== Required action ==
Every entry should be returned unchanged, with the pictures omitted.

Dataset entries
━━━

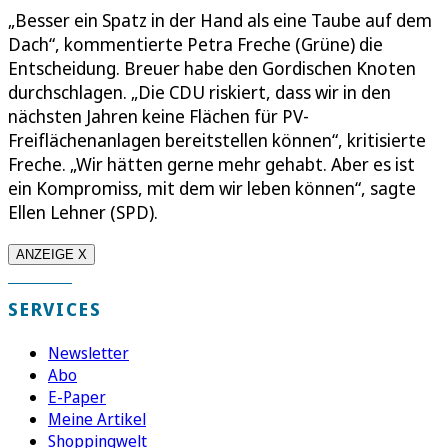
„Besser ein Spatz in der Hand als eine Taube auf dem
Dach“, kommentierte Petra Freche (Grüne) die
Entscheidung. Breuer habe den Gordischen Knoten
durchschlagen. „Die CDU riskiert, dass wir in den
nächsten Jahren keine Flächen für PV-
Freiflächenanlagen bereitstellen können“, kritisierte
Freche. „Wir hätten gerne mehr gehabt. Aber es ist
ein Kompromiss, mit dem wir leben können“, sagte
Ellen Lehner (SPD).
ANZEIGE X
SERVICES
Newsletter
Abo
E-Paper
Meine Artikel
Shoppingwelt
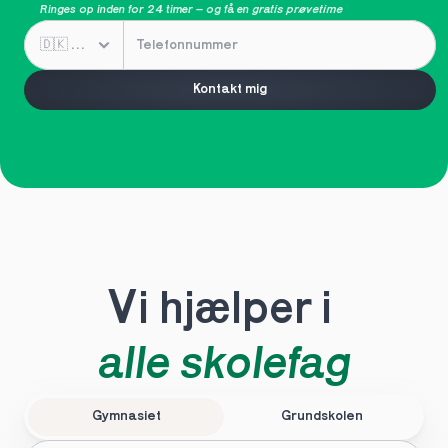
Ringes op inden for 24 timer – og få en 
gratis prøvetime
Kontakt mig
Vi hjælper i 
alle skolefag
Gymnasiet
Grundskolen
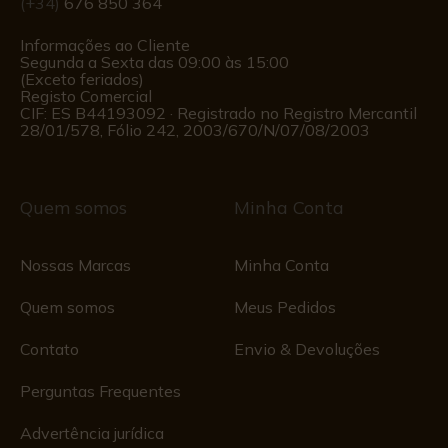
(+34)
676 850 364
Informações ao Cliente
Segunda a Sexta das 09:00 às 15:00
(Exceto feriados)
Registo Comercial
CIF: ES B44193092 · Registrado no Registro Mercantil
28/01/578, Fólio 242, 2003/670/N/07/08/2003
Quem somos
Minha Conta
Nossas Marcas
Minha Conta
Quem somos
Meus Pedidos
Contato
Envio & Devoluções
Perguntas Frequentes
Advertência jurídica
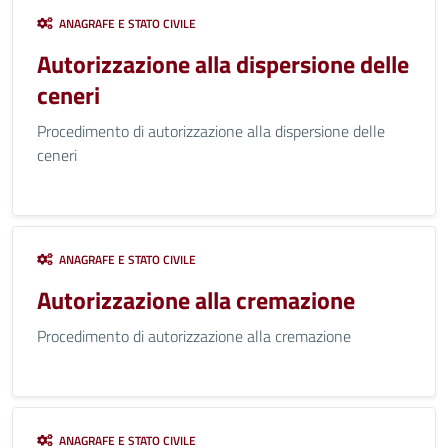
ANAGRAFE E STATO CIVILE
Autorizzazione alla dispersione delle
ceneri
Procedimento di autorizzazione alla dispersione delle
ceneri
ANAGRAFE E STATO CIVILE
Autorizzazione alla cremazione
Procedimento di autorizzazione alla cremazione
ANAGRAFE E STATO CIVILE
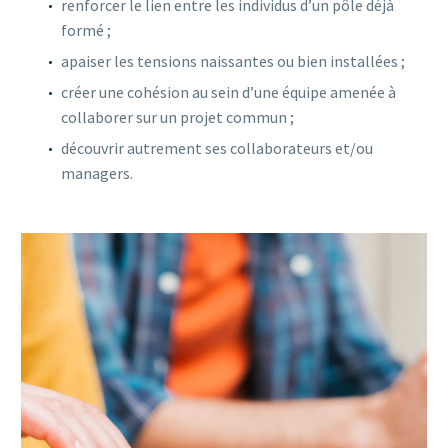
renforcer le lien entre les individus d’un pôle déjà
formé ;
apaiser les tensions naissantes ou bien installées ;
créer une cohésion au sein d’une équipe amenée à
collaborer sur un projet commun ;
découvrir autrement ses collaborateurs et/ou
managers.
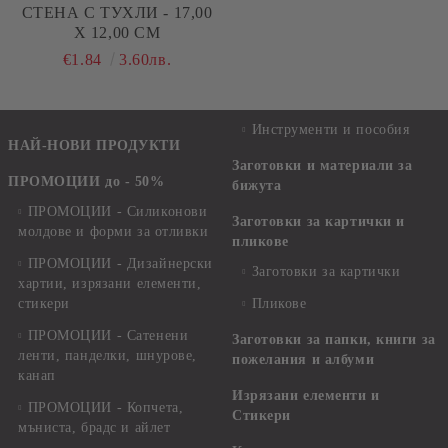
СТЕНА С ТУХЛИ - 17,00
Х 12,00 СМ
€1.84
3.60лв.
Инструменти и пособия
НАЙ-НОВИ ПРОДУКТИ
Заготовки и материали за
ПРОМОЦИИ до - 50%
бижута
ПРОМОЦИИ - Силиконови
Заготовки за картички и
молдове и форми за отливки
пликове
ПРОМОЦИИ - Дизайнерски
Заготовки за картички
хартии, изрязани елементи,
стикери
Пликове
ПРОМОЦИИ - Сатенени
Заготовки за папки, книги за
ленти, панделки, шнурове,
пожелания и албуми
канап
Изрязани елементи и
ПРОМОЦИИ - Копчета,
Стикери
мъниста, брадс и айлет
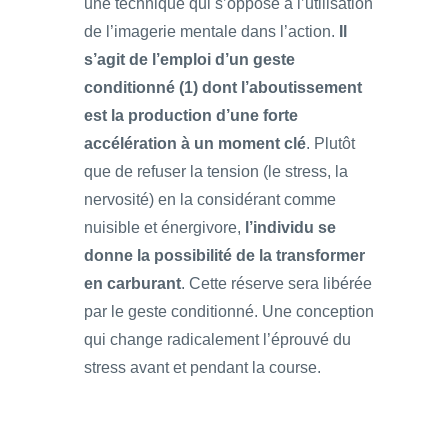
une technique qui s’oppose à l’utilisation
de l’imagerie mentale dans l’action.
Il
s’agit de l’emploi d’un geste
conditionné (1) dont l’aboutissement
est la production d’une forte
accélération à un moment clé
. Plutôt
que de refuser la tension (le stress, la
nervosité) en la considérant comme
nuisible et énergivore,
l’individu se
donne la possibilité de la transformer
en carburant
. Cette réserve sera libérée
par le geste conditionné. Une conception
qui change radicalement l’éprouvé du
stress avant et pendant la course.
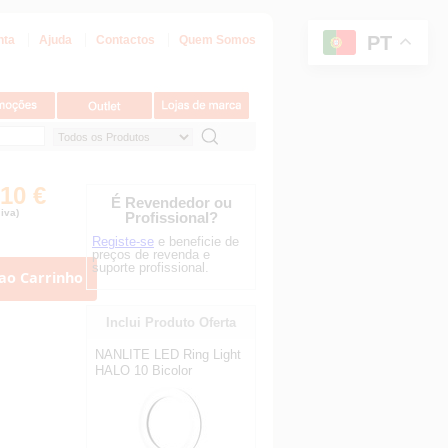
PT
nta
Ajuda
Contactos
Quem Somos
,10 €
É Revendedor ou
iva)
Profissional?
Registe-se
e beneficie de
preços de revenda e
suporte profissional.
ao Carrinho
Inclui Produto Oferta
NANLITE LED Ring Light
HALO 10 Bicolor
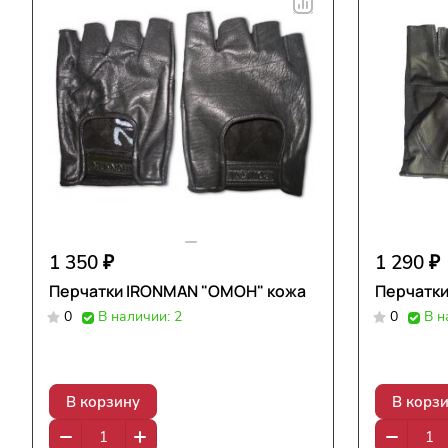
1 350 ₽
1 290 ₽
Перчатки IRONMAN "ОМОН" кожа
Перчатки
0
В наличии: 2
0
В н
В корзину
В корз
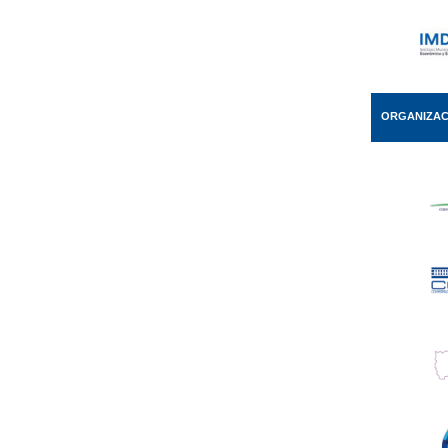
ORGANIZAC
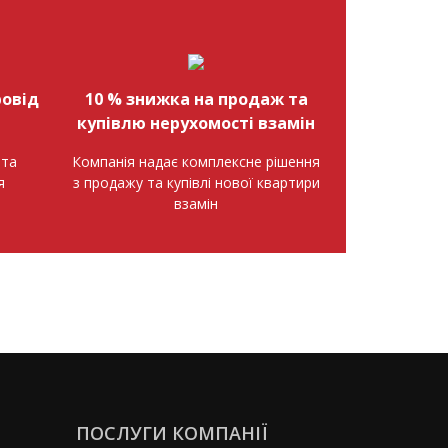
овід
10 % знижка на продаж та
купівлю нерухомості взамін
нта
Компанія надає комплексне рішення
я
з продажу та купівлі нової квартири
взамін
ПОСЛУГИ КОМПАНІЇ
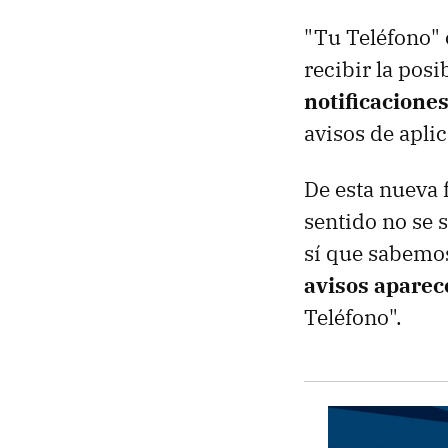
"Tu Teléfono" 
recibir la pos
notificaciones
avisos de apli
De esta nueva 
sentido no se 
sí que sabemos
avisos aparec
Teléfono".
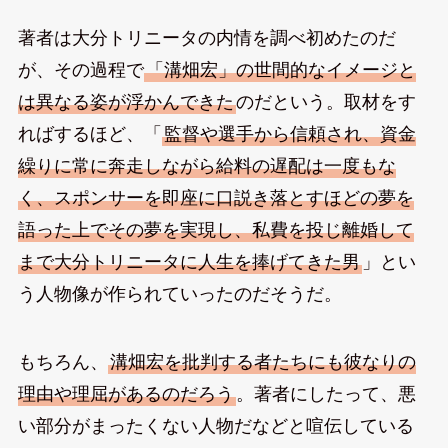
著者は大分トリニータの内情を調べ初めたのだ
が、その過程で
「溝畑宏」の世間的なイメージと
は異なる姿が浮かんできた
のだという。取材をす
ればするほど、「
監督や選手から信頼され、資金
繰りに常に奔走しながら給料の遅配は一度もな
く、スポンサーを即座に口説き落とすほどの夢を
語った上でその夢を実現し、私費を投じ離婚して
まで大分トリニータに人生を捧げてきた男
」とい
う人物像が作られていったのだそうだ。
もちろん、
溝畑宏を批判する者たちにも彼なりの
理由や理屈があるのだろう
。著者にしたって、悪
い部分がまったくない人物だなどと喧伝している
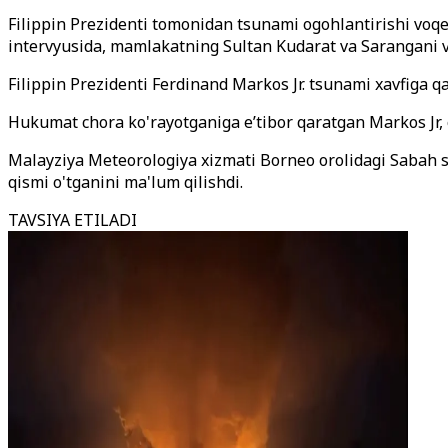
Filippin Prezidenti tomonidan tsunami ogohlantirishi voqea
intervyusida, mamlakatning Sultan Kudarat va Sarangani vil
Filippin Prezidenti Ferdinand Markos Jr. tsunami xavfiga q
Hukumat chora ko'rayotganiga e’tibor qaratgan Markos Jr, o
Malayziya Meteorologiya xizmati Borneo orolidagi Sabah sh
qismi o'tganini ma'lum qilishdi.
TAVSIYA ETILADI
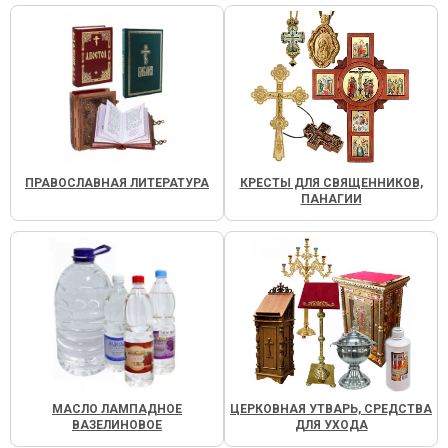
ПРАВОСЛАВНАЯ ЛИТЕРАТУРА
КРЕСТЫ ДЛЯ СВЯЩЕННИКОВ,
ПАНАГИИ
МАСЛО ЛАМПАДНОЕ
ЦЕРКОВНАЯ УТВАРЬ, СРЕДСТВА
ВАЗЕЛИНОВОЕ
ДЛЯ УХОДА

━━━

== Answer to this exercise ==
„Besser ein Spatz in der Hand als eine Taube auf dem
Dach“, kommentierte Petra Freche (Grüne) die
Entscheidung. Breuer habe den Gordischen Knoten
durchschlagen. „Die CDU riskiert, dass wir in den
nächsten Jahren keine Flächen für PV-
Freiflächenanlagen bereitstellen können“, kritisierte
Freche. „Wir hätten gerne mehr gehabt. Aber es ist
ein Kompromiss, mit dem wir leben können“, sagte
Ellen Lehner (SPD).
ANZEIGE X
SERVICES
Newsletter
Abo
E-Paper
Meine Artikel
Shoppingwelt
Ringes op inden for 24 timer – og få en 
gratis prøvetime
Kontakt mig
Vi hjælper i 
alle skolefag
Gymnasiet
Grundskolen
(+34)
676 850 364
Informações ao Cliente
Segunda a Sexta das 09:00 às 15:00
(Exceto feriados)
Registo Comercial
CIF: ES B44193092 · Registrado no Registro Mercantil
28/01/578, Fólio 242, 2003/670/N/07/08/2003
Quem somos
Minha Conta
Nossas Marcas
Minha Conta
Quem somos
Meus Pedidos
Contato
Envio & Devoluções
Perguntas Frequentes
Advertência jurídica
ANAGRAFE E STATO CIVILE
Autorizzazione alla dispersione delle
ceneri
Procedimento di autorizzazione alla dispersione delle
ceneri
ANAGRAFE E STATO CIVILE
Autorizzazione alla cremazione
Procedimento di autorizzazione alla cremazione
ANAGRAFE E STATO CIVILE
renforcer le lien entre les individus d’un pôle déjà
formé ;
apaiser les tensions naissantes ou bien installées ;
créer une cohésion au sein d’une équipe amenée à
collaborer sur un projet commun ;
découvrir autrement ses collaborateurs et/ou
managers.
СТЕНА С ТУХЛИ - 17,00
Х 12,00 СМ
€1.84
3.60лв.
Инструменти и пособия
НАЙ-НОВИ ПРОДУКТИ
Заготовки и материали за
ПРОМОЦИИ до - 50%
бижута
ПРОМОЦИИ - Силиконови
Заготовки за картички и
молдове и форми за отливки
пликове
ПРОМОЦИИ - Дизайнерски
Заготовки за картички
хартии, изрязани елементи,
стикери
Пликове
ПРОМОЦИИ - Сатенени
Заготовки за папки, книги за
ленти, панделки, шнурове,
пожелания и албуми
канап
Изрязани елементи и
ПРОМОЦИИ - Копчета,
Стикери
мъниста, брадс и айлет
une technique qui s’oppose à l’utilisation
de l’imagerie mentale dans l’action.
Il
s’agit de l’emploi d’un geste
conditionné (1) dont l’aboutissement
est la production d’une forte
accélération à un moment clé
. Plutôt
que de refuser la tension (le stress, la
nervosité) en la considérant comme
nuisible et énergivore,
l’individu se
donne la possibilité de la transformer
en carburant
. Cette réserve sera libérée
par le geste conditionné. Une conception
qui change radicalement l’éprouvé du
stress avant et pendant la course.
PT
nta
Ajuda
Contactos
Quem Somos
,10 €
É Revendedor ou
iva)
Profissional?
Registe-se
e beneficie de
preços de revenda e
suporte profissional.
ao Carrinho
Inclui Produto Oferta
NANLITE LED Ring Light
HALO 10 Bicolor
1 350 ₽
1 290 ₽
Перчатки IRONMAN "ОМОН" кожа
Перчатки
0
В наличии: 2
0
В н
В корзину
В корз
ORGANIZAC
овід
10 % знижка на продаж та
купівлю нерухомості взамін
нта
Компанія надає комплексне рішення
я
з продажу та купівлі нової квартири
взамін
ПОСЛУГИ КОМПАНІЇ
"Tu Teléfono" 
recibir la pos
notificaciones
avisos de apli
De esta nueva 
sentido no se 
sí que sabemos
avisos aparec
Teléfono".
著者は大分トリニータの内情を調べ初めたのだ
が、その過程で
「溝畑宏」の世間的なイメージと
は異なる姿が浮かんできた
のだという。取材をす
ればするほど、「
監督や選手から信頼され、資金
繰りに常に奔走しながら給料の遅配は一度もな
く、スポンサーを即座に口説き落とすほどの夢を
語った上でその夢を実現し、私費を投じ離婚して
まで大分トリニータに人生を捧げてきた男
」とい
う人物像が作られていったのだそうだ。
もちろん、
溝畑宏を批判する者たちにも彼なりの
理由や理屈があるのだろう
。著者にしたって、悪
い部分がまったくない人物だなどと喧伝している
Filippin Prezidenti tomonidan tsunami ogohlantirishi voqea
intervyusida, mamlakatning Sultan Kudarat va Sarangani vil
Filippin Prezidenti Ferdinand Markos Jr. tsunami xavfiga q
Hukumat chora ko'rayotganiga e’tibor qaratgan Markos Jr, o
Malayziya Meteorologiya xizmati Borneo orolidagi Sabah sh
qismi o'tganini ma'lum qilishdi.
TAVSIYA ETILADI
ПРАВОСЛАВНАЯ ЛИТЕРАТУРА
КРЕСТЫ ДЛЯ СВЯЩЕННИКОВ,
ПАНАГИИ
МАСЛО ЛАМПАДНОЕ
ЦЕРКОВНАЯ УТВАРЬ, СРЕДСТВА
ВАЗЕЛИНОВОЕ
ДЛЯ УХОДА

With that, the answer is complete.